On his return from Africa in 1903, BP found that his military training manual, Aids to Scouting, had become a best-seller, and was being used by teachers and youth organisations. BP decided to re-write Aids to Scouting to suit a youth readership. In August 1907 he held a camp on Brownsea Island to test his ideas. The first book on the Scout Movement, BP’s Scouting for Boys was published in six instalments in 1908, and has sold approximately 150 million copies as the fourth best selling book of the 20th century.

Lord Robert Baden-Powell. Chief Scout of the World

Boys and girls spontaneously formed Scout troops and the Scouting Movement started inadvertently, first in the UK and soon internationally.

In January 1912, BP met Olave Soames. She was 23, while he was 55 and they shared the same birthday, 22 February. They became engaged in September of the same year, causing a media sensation due to BP’s fame. They married in secret on 31 October 1912. The Baden-Powells had three children, one son and two daughters.

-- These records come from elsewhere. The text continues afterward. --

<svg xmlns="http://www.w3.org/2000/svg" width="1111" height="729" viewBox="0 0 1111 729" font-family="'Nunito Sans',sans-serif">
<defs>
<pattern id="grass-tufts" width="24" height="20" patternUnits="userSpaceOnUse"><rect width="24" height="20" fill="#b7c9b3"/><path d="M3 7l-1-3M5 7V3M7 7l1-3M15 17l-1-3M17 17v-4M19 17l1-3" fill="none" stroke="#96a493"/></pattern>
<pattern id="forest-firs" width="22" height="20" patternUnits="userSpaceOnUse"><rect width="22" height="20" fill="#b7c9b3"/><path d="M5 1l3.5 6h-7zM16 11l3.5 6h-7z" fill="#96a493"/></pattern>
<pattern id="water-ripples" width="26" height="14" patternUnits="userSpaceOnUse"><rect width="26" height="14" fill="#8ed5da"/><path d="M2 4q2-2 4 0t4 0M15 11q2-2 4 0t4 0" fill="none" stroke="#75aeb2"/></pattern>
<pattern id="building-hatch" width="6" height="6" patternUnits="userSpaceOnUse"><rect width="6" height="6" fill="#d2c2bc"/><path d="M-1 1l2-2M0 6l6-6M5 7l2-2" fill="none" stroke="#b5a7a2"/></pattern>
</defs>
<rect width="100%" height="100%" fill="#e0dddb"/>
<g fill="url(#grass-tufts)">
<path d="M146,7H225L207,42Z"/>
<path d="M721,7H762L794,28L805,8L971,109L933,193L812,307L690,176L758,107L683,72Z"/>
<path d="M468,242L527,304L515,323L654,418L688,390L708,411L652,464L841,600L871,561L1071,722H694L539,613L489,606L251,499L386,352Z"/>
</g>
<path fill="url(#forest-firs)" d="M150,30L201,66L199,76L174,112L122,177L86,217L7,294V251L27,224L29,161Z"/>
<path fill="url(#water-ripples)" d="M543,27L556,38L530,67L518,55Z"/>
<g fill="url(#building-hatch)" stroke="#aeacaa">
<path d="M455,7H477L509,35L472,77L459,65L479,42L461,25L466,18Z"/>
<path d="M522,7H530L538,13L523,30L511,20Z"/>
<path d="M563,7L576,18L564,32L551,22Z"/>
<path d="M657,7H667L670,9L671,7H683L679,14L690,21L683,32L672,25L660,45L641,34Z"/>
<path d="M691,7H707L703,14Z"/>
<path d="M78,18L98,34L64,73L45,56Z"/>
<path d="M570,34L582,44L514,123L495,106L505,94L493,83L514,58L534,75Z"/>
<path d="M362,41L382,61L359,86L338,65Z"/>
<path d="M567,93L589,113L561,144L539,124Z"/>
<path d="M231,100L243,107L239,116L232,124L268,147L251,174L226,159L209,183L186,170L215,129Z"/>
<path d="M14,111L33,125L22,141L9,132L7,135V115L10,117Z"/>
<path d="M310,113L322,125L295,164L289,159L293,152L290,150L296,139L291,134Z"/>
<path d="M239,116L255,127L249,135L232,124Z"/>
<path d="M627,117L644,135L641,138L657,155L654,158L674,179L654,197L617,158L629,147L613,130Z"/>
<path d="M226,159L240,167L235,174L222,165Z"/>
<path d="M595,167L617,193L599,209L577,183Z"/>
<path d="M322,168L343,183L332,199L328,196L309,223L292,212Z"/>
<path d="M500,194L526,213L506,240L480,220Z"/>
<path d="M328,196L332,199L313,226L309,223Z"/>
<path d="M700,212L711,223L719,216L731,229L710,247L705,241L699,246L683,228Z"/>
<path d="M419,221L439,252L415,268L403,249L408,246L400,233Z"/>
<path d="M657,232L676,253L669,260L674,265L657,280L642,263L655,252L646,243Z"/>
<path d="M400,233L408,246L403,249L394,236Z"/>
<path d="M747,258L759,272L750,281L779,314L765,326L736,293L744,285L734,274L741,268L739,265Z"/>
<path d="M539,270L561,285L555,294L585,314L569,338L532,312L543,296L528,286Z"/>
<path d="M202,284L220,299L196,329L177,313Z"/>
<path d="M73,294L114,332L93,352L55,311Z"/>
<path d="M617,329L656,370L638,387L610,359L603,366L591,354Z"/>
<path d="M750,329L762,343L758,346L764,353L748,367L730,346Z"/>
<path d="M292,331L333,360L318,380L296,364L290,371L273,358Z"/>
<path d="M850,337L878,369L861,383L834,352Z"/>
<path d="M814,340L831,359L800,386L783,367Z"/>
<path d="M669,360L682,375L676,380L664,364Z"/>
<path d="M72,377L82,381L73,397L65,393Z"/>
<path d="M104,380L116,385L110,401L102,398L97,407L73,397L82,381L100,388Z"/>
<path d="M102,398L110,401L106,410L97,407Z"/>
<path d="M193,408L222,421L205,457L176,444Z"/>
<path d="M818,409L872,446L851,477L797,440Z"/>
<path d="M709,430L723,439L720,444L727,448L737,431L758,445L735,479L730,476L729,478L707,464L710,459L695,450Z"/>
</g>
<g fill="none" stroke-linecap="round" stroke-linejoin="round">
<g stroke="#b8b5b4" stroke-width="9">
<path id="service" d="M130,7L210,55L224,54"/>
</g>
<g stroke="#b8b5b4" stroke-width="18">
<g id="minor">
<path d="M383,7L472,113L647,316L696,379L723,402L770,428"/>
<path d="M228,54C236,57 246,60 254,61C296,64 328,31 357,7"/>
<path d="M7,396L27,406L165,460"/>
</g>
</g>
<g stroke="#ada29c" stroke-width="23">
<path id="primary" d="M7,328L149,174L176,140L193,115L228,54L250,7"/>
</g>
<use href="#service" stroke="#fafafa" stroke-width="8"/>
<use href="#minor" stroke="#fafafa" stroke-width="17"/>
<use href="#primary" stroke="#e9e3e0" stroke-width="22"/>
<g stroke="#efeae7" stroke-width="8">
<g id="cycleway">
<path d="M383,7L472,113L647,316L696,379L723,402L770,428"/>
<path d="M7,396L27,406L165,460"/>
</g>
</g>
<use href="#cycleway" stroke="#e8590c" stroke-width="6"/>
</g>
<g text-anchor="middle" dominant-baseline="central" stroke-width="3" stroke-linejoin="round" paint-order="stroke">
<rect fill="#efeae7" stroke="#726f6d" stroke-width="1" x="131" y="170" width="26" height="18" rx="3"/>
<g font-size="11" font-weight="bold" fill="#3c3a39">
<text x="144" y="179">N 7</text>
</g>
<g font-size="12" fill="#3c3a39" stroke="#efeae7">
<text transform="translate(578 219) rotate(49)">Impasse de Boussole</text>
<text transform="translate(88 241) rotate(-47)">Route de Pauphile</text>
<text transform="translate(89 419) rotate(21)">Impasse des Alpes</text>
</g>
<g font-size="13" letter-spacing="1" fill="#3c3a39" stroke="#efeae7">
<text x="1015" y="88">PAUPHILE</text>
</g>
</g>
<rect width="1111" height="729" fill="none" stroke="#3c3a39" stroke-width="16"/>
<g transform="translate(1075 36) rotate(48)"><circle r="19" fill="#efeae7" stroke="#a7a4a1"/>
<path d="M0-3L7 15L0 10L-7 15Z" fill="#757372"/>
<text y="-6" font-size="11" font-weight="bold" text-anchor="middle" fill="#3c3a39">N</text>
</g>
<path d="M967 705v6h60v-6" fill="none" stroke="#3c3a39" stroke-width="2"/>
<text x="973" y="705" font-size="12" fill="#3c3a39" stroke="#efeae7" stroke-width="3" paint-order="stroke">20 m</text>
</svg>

In 1920, the 1st World Scout Jamboree took place and BP was acclaimed Chief Scout of the World. Baden-Powell was created a Baron in 1929 and is often referred to as Baden-Powell of Gilwell. By 1922 there were more than a million Scouts in 32 countries; by 1939 the number of Scouts was in excess of 3.3 million.

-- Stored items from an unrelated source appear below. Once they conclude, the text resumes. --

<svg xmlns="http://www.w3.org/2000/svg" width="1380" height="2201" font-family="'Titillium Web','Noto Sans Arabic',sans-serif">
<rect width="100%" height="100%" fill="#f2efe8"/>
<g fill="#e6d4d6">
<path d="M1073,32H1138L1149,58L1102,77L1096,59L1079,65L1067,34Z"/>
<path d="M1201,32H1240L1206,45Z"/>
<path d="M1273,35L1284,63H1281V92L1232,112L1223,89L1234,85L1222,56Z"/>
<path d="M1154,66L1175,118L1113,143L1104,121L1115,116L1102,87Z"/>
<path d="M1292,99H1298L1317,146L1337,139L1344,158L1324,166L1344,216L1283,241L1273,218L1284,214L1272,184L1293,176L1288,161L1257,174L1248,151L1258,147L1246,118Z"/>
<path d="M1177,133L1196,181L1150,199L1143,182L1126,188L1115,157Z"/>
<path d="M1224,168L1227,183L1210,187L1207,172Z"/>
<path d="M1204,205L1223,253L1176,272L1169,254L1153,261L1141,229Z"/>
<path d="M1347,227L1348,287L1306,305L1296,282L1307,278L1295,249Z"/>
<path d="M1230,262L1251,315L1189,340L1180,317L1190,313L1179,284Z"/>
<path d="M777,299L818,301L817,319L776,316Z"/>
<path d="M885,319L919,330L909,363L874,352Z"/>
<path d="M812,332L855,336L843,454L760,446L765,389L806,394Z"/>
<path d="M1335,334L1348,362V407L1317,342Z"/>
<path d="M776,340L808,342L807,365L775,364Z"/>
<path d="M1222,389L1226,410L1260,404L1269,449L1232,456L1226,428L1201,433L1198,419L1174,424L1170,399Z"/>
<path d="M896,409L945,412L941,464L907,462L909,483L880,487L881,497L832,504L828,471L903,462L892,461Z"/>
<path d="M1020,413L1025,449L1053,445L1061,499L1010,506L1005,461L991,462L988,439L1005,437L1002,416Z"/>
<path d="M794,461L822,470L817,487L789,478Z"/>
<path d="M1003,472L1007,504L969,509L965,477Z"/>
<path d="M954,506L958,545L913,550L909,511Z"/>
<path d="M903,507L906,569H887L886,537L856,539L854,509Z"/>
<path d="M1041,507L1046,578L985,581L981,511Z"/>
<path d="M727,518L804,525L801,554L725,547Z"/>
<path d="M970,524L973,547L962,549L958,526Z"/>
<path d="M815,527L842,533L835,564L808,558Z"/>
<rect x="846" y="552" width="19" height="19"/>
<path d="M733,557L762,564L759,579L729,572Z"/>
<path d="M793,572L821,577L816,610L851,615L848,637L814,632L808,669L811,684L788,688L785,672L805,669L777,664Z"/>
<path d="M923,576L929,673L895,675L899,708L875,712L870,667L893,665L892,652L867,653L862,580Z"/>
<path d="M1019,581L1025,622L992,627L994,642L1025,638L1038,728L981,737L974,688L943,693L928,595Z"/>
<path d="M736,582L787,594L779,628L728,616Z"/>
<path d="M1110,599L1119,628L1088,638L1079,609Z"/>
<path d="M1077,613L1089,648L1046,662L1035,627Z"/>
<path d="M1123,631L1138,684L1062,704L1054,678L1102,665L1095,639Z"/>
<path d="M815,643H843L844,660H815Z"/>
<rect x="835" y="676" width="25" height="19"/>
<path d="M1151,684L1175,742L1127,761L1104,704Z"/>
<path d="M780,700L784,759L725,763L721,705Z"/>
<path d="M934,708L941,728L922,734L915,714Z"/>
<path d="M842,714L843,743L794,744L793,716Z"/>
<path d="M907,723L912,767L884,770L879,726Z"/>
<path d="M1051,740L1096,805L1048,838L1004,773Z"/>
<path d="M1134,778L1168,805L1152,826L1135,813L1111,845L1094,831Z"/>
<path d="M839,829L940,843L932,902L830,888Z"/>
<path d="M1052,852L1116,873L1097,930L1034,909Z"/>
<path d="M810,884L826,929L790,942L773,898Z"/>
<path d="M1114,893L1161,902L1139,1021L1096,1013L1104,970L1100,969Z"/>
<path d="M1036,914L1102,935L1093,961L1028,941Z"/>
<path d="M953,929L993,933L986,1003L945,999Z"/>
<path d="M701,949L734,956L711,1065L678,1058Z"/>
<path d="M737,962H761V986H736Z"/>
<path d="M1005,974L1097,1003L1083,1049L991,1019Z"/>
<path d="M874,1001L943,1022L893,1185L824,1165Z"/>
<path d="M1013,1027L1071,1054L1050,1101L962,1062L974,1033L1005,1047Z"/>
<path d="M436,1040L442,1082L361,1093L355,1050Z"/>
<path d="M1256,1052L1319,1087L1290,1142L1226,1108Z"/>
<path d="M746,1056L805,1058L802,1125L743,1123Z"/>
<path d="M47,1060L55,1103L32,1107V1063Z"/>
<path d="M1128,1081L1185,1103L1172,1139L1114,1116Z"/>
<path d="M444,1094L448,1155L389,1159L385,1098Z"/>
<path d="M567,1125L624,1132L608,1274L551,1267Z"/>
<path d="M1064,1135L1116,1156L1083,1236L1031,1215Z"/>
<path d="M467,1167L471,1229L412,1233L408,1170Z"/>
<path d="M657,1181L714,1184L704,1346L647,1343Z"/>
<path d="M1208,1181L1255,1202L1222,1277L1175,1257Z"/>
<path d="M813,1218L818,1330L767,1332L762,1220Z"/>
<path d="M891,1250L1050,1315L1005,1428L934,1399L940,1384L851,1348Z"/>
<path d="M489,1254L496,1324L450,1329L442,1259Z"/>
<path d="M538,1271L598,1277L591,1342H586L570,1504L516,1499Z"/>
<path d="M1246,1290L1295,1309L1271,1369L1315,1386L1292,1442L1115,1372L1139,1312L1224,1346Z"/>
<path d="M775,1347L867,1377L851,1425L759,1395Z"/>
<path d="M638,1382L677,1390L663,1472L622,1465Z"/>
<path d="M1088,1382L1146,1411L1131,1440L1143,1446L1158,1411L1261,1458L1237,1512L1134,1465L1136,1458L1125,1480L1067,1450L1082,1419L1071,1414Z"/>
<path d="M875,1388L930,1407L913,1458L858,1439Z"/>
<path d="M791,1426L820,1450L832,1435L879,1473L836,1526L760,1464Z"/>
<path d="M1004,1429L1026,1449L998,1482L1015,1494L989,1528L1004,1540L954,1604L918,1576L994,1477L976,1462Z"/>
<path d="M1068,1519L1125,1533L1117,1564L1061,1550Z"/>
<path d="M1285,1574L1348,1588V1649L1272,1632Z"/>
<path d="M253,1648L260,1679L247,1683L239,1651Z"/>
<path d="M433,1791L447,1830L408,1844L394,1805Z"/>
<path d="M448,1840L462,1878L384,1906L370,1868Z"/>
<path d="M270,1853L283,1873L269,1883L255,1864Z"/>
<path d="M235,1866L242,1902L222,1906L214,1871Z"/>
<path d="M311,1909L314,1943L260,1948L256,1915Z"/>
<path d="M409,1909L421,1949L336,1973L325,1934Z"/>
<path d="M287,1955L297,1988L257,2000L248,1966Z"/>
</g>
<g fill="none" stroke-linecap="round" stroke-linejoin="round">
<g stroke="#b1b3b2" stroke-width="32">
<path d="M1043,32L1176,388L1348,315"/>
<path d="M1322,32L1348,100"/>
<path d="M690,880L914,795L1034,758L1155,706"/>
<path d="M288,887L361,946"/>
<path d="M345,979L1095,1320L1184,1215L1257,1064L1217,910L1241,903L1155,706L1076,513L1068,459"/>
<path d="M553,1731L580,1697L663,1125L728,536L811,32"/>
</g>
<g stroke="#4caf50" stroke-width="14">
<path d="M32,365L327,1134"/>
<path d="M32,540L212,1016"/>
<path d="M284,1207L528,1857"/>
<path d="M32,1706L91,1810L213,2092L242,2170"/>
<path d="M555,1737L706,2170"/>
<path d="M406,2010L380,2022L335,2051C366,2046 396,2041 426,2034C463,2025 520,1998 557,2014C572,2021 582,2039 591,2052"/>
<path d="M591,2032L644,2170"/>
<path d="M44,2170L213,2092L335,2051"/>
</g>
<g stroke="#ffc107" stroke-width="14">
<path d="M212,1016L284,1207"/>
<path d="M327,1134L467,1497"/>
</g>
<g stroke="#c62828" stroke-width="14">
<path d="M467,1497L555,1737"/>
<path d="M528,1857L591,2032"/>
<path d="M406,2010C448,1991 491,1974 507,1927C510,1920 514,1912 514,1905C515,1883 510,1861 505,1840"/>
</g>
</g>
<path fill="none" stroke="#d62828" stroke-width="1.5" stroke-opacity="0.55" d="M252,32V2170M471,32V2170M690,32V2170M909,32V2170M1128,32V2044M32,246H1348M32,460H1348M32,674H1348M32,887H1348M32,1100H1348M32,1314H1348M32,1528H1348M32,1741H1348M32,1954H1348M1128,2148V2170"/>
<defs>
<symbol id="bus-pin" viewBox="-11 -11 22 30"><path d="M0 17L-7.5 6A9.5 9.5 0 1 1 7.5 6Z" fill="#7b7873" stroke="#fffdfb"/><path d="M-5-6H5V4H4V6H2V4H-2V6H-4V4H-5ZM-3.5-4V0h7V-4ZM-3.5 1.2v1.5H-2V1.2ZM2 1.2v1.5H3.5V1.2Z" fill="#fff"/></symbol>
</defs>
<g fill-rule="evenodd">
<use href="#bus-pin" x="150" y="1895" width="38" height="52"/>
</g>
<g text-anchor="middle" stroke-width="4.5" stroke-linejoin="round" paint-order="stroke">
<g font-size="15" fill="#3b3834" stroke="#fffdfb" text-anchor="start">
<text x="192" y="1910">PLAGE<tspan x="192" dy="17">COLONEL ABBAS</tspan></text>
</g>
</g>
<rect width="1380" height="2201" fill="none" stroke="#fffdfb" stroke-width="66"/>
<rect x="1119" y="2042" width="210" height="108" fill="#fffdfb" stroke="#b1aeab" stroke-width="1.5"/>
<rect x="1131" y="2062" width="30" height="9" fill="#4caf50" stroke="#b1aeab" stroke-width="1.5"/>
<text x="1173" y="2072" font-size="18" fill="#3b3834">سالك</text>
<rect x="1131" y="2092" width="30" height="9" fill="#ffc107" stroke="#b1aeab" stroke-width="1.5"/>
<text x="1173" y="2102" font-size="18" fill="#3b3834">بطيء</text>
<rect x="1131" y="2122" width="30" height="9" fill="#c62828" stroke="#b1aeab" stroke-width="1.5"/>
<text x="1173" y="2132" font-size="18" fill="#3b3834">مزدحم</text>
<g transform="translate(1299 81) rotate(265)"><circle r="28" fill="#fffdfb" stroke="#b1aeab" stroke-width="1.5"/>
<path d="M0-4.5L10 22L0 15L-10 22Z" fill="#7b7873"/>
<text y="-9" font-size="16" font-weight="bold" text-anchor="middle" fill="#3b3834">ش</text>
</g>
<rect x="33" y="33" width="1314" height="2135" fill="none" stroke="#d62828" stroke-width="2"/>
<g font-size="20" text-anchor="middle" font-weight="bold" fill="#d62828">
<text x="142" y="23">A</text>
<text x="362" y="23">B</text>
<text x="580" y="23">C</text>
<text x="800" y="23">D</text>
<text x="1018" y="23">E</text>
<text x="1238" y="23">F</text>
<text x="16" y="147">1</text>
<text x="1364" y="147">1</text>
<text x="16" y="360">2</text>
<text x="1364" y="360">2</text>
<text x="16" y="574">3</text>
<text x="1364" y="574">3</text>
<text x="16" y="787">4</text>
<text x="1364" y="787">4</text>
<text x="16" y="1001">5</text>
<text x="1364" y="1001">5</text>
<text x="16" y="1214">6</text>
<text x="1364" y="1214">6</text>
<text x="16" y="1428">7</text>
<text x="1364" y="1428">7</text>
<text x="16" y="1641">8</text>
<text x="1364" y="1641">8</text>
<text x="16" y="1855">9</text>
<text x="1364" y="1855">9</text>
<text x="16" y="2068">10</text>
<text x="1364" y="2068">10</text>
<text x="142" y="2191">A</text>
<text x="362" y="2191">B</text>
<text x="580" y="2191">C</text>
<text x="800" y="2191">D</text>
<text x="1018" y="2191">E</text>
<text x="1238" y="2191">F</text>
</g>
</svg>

At the 5th World Scout Jamboree in 1937, BP retired from public Scouting life. 22 February, the joint birthday of Robert and Olave Baden-Powell, continues to be marked as Founder’s Day by Scouts.In 1939, BP moved to a cottage he had commissioned in Nyeri, Kenya, near Mount Kenya. He died on 8 January 1941 and was buried in Nyeri, Kenya. His gravestone bears a circle with a dot in the centre which is the trail sign for “I have gone home”. Kenya has declared BP’s grave a national monument.